The drawback is that the samples are accurate per packed blocks of data, 
then it's up to the decoder to determine the timestamp for each sample 
in a packed block.

I made a program [2] to check the tricky cases where a mixing of track 
types/frequency forces some compromise on the TimestampScale and thus on 
the rounding precision. I ran it with 8001 Hz and there is no error on 
each possible tick of a Cluster, no matter the video frequency.

As seen in this libavformat patch [3], the TrackTimecodeScale is 
TimestampScale * FrameRate. This is very different than what is 
explained in section 26.5 and 26.6 (which are now 27.5 and 27.6) where 
it's normally around 1. I think both sections have to be rewritten to 
clarify this (issue #517 [4]). Both the old way of using 
TrackTimecodeScale and the new way should be mentioned since old files 
may use the old way, although on the player side it will make no difference.

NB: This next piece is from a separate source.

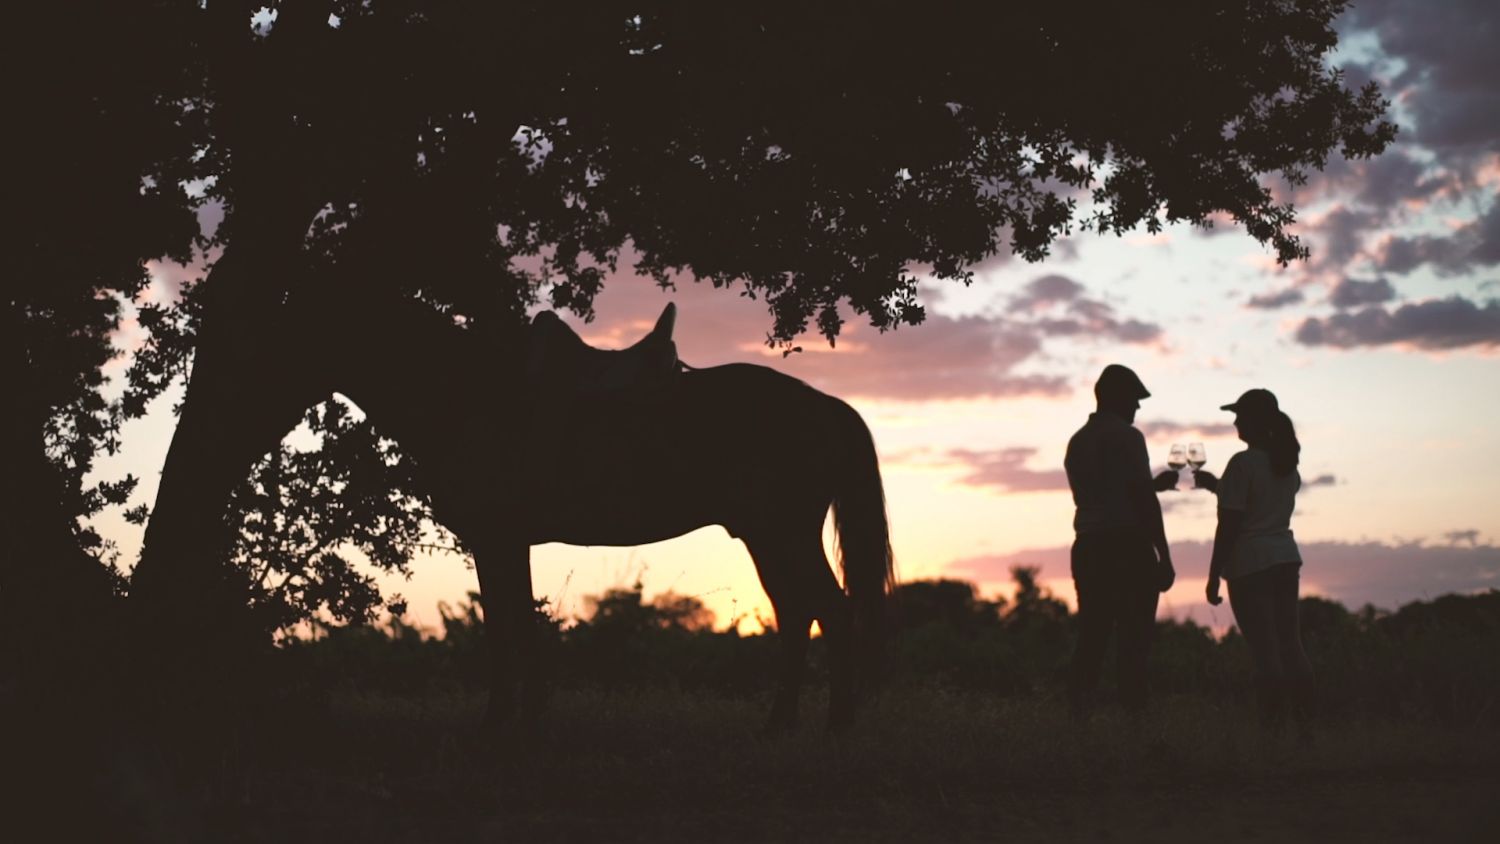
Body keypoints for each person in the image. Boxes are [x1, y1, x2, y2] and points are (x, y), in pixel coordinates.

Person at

A big side note: this method cannot work in WebM because it doesn't have 
TrackTimecodeScale. Using a rationale number would also not work there 
as it would not supported. So we need to cover both methods in our 

I think we should explain the possibilities and limits of both methods 
(with and without TrackTimecodeScale) when solving issue #517. Both when 
muxing and demuxing to explain what rounding should be used.

> I have attached the program's source code so that you can check whether 
> or not I made any mistakes and modify the parameters to generate your 
> own counter-examples (or test approaches to resolving the issue).